A union-find data structure starts with n elements each of which is in a set by itself. It supports the *union* operation, which takes two element names as arguments and merges the two sets containing those elements, and the *find* operation, which takes an element name and returns the identity of the set that contains that element. Because this identity is arbitrary, and may change as union operations occur, the find operation is mostly use to determine if two elements are currently in the same set or not.

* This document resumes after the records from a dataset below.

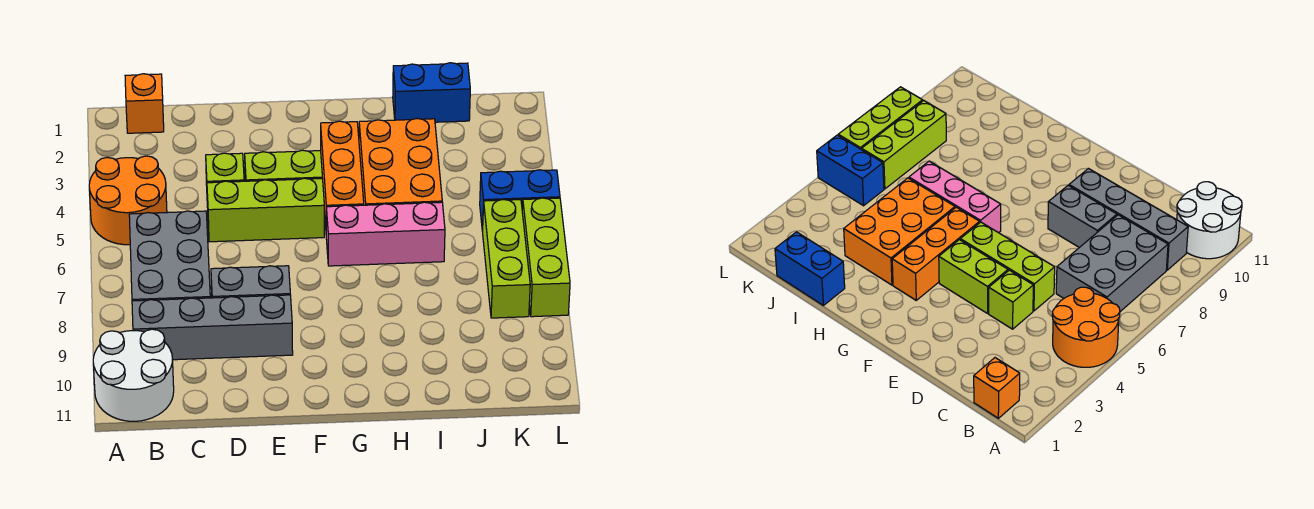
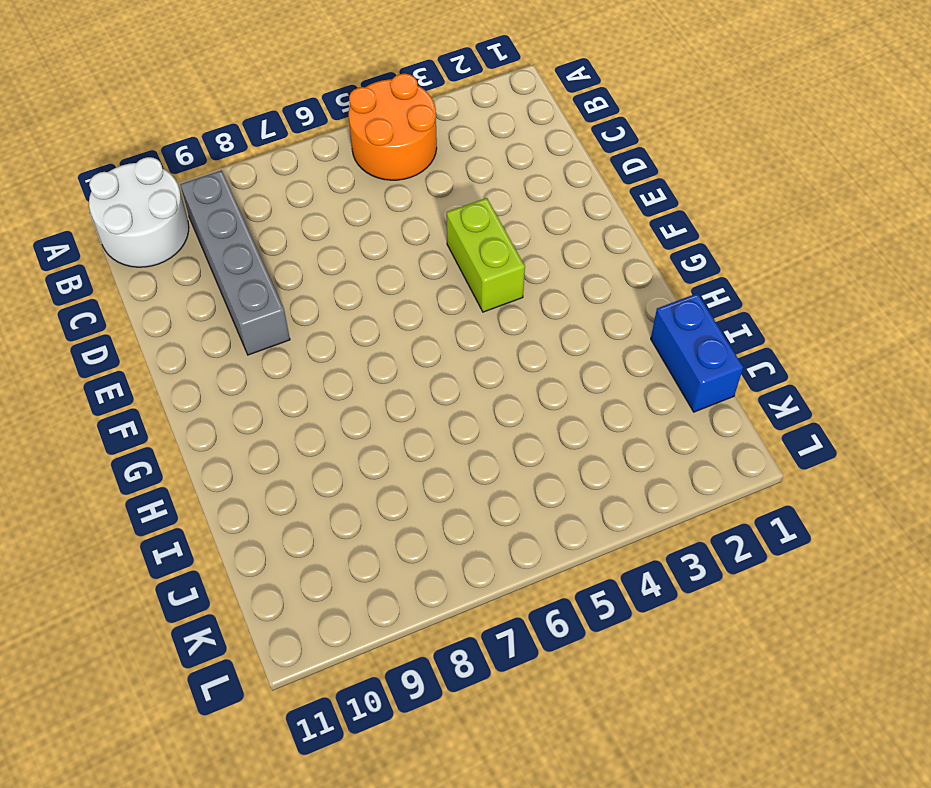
none -> orange brick B1 level 1
none -> grey brick B6:C8 level 1
none -> lime brick D4 level 1

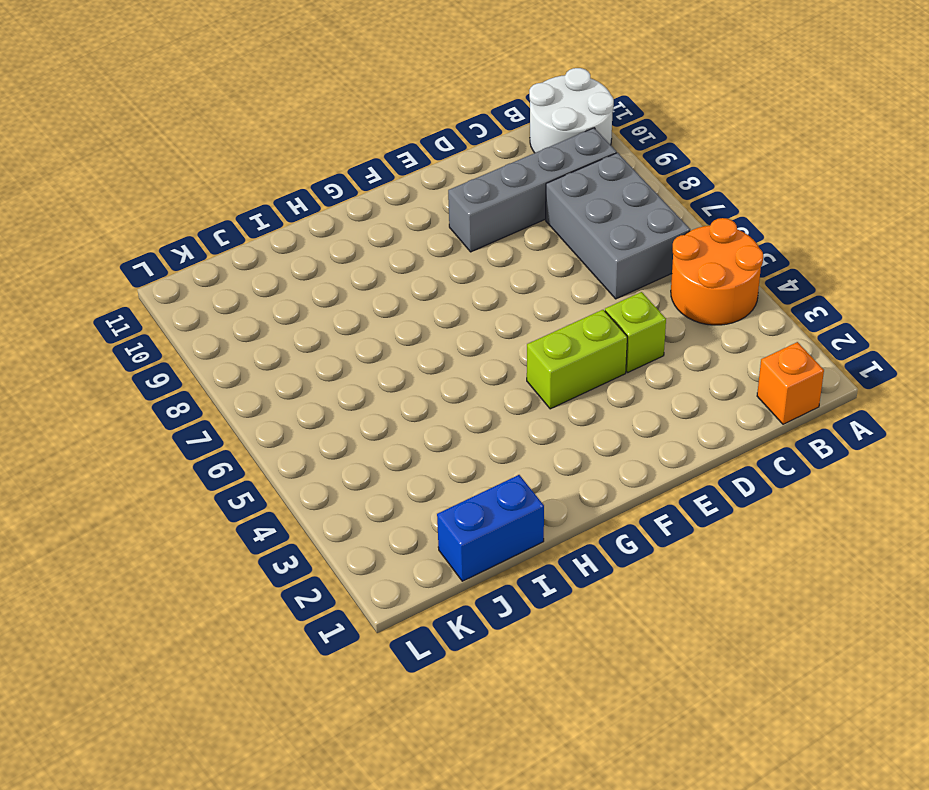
none -> lime brick D5:F5 level 1
none -> grey brick D8:E8 level 1
none -> orange brick G3:G5 level 1

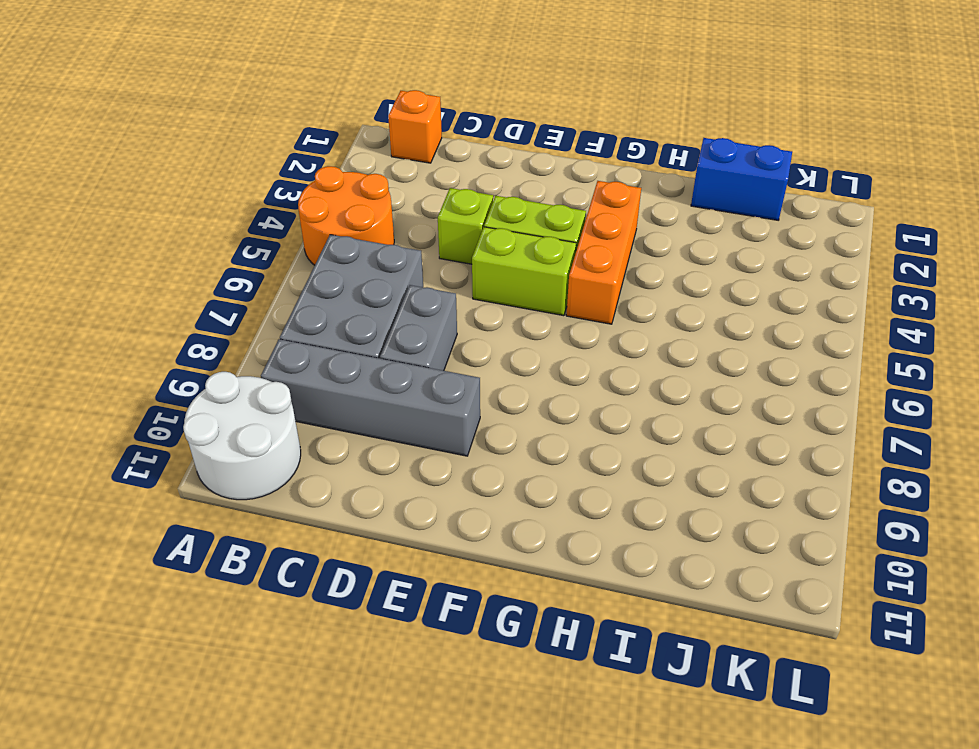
grey brick D7:D8 level 1 -> grey brick D8:E8 level 1
lime brick E5:F5 level 1 -> lime brick D5:F5 level 1
none -> pink brick G6:I6 level 1
none -> orange brick H3:I5 level 1
none -> blue brick K5:L5 level 1

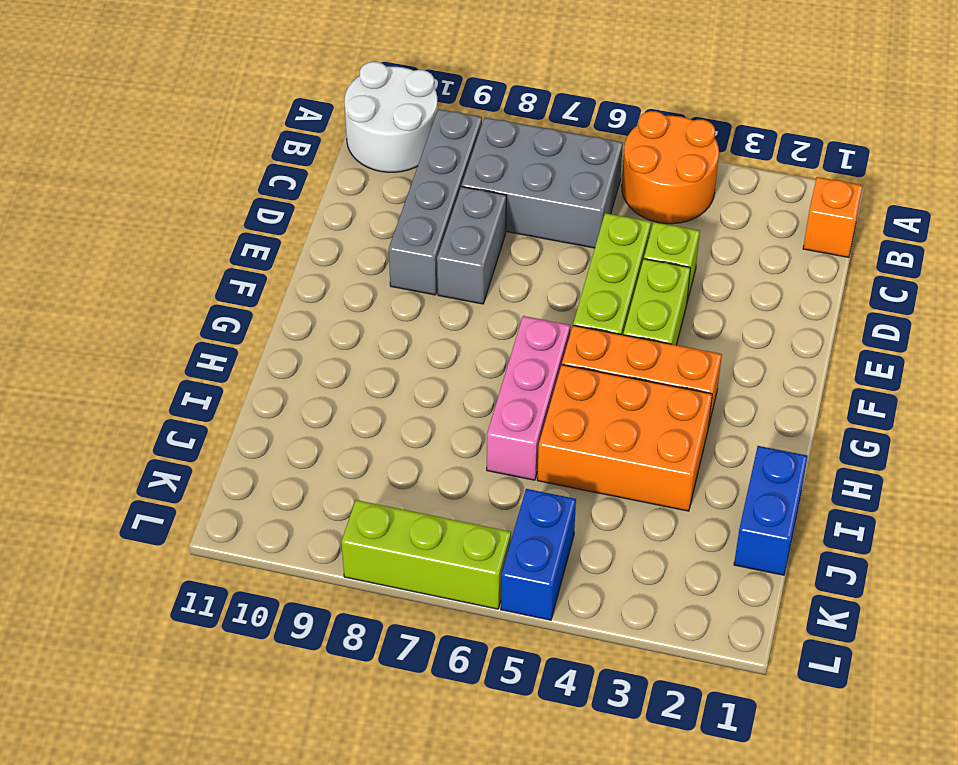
none -> lime brick K6:K8 level 1

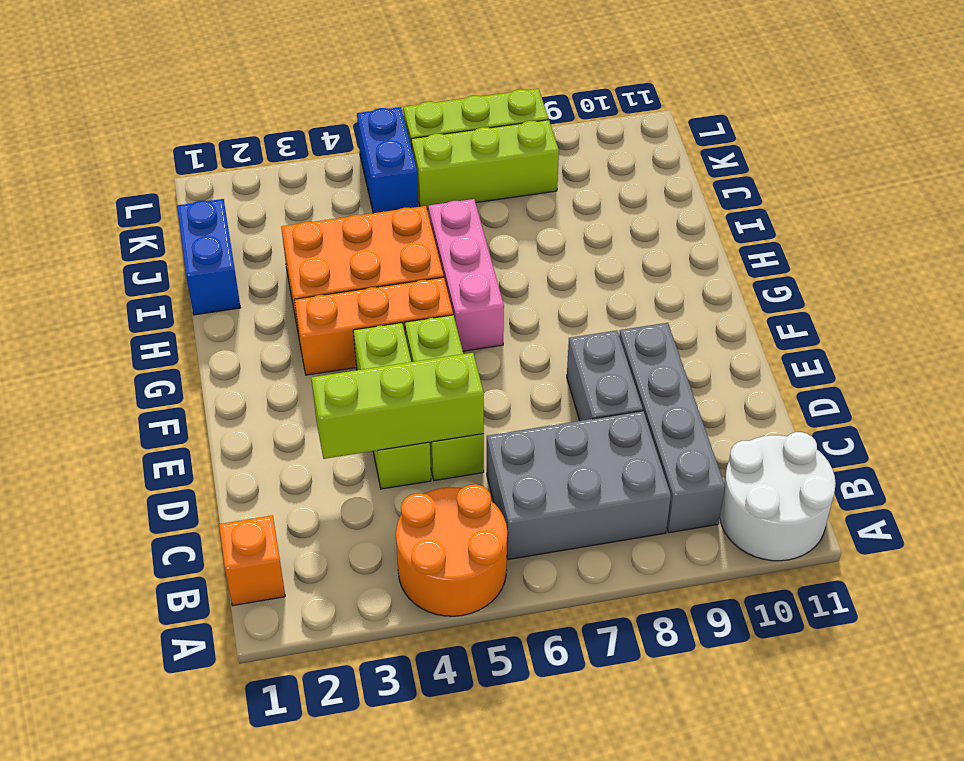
lime brick D3:D5 level 2 -> none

There is a very nice method, described on page 317 of LevitinBook, for doing union-find that carries out m operations on n elements in O(m α(n)) time, where α(n) is the inverse of the Ackermann_function (see also http://www.nist.gov/dads/HTML/inverseAckermann.html). The Ackermann function grows so astonishingly quickly that α(n) is not likely to exceed 6 for any number you can easily define. But it's not quite constant, so the amortized cost per operation of this algorithm is not quite O(1).

A slightly less efficient approach is easier to describe. We'll keep around a record for each surviving set that includes a linked list of all of its members and a size field. We'll also store for each element a pointer to the set that contains it. When we take the union of two sets, we move all the elements of the smaller set to the larger set. This costs O(1) time per element moved, for O(n) time in the worst case. Since each element always points directly to its containing set, find operations are always O(1).

How much does it cost to do m unions? Let T(m) be the worst-case total cost of constructing a set with m elements. Then we have

T(m) ≤ T(k) + T(m-k) + c min(k, m-k) ≤ T(k) + T(m-k) + cm/2.

Let's guess that T(m) ≤ a m lg m for small m. Then for larger m, we have

T(m) ≤ T(k) + T(m-k) + cm/2

≤ a k lg k + a (m-k) lg (m-k) + cm/2

≤ 2a (m/2) lg (m/2) + cm/2

≤ a m lg m - am + cm/2

≤ a m lg m,

for sufficiently large a.

There's a hidden convexity argument in the middle of that pile of inequalities (at the step where we assert k lg k + (m-k) lg (m-k) is maximized when k = m/2), which makes it a little bit trickier than many recurrence solutions. So it's probably easier to use the following standard trick instead. Imagine you are one of the elements. How many times do you get moved to a new set? Each time you move to the union of your current set and another set that is at least as big, so the size of the set that contains you doubles at every move. It can do so at most lg n times before it includes everybody, so you move O(lg n) times. Adding up this bound over all n elements gives the O(n log n) bound.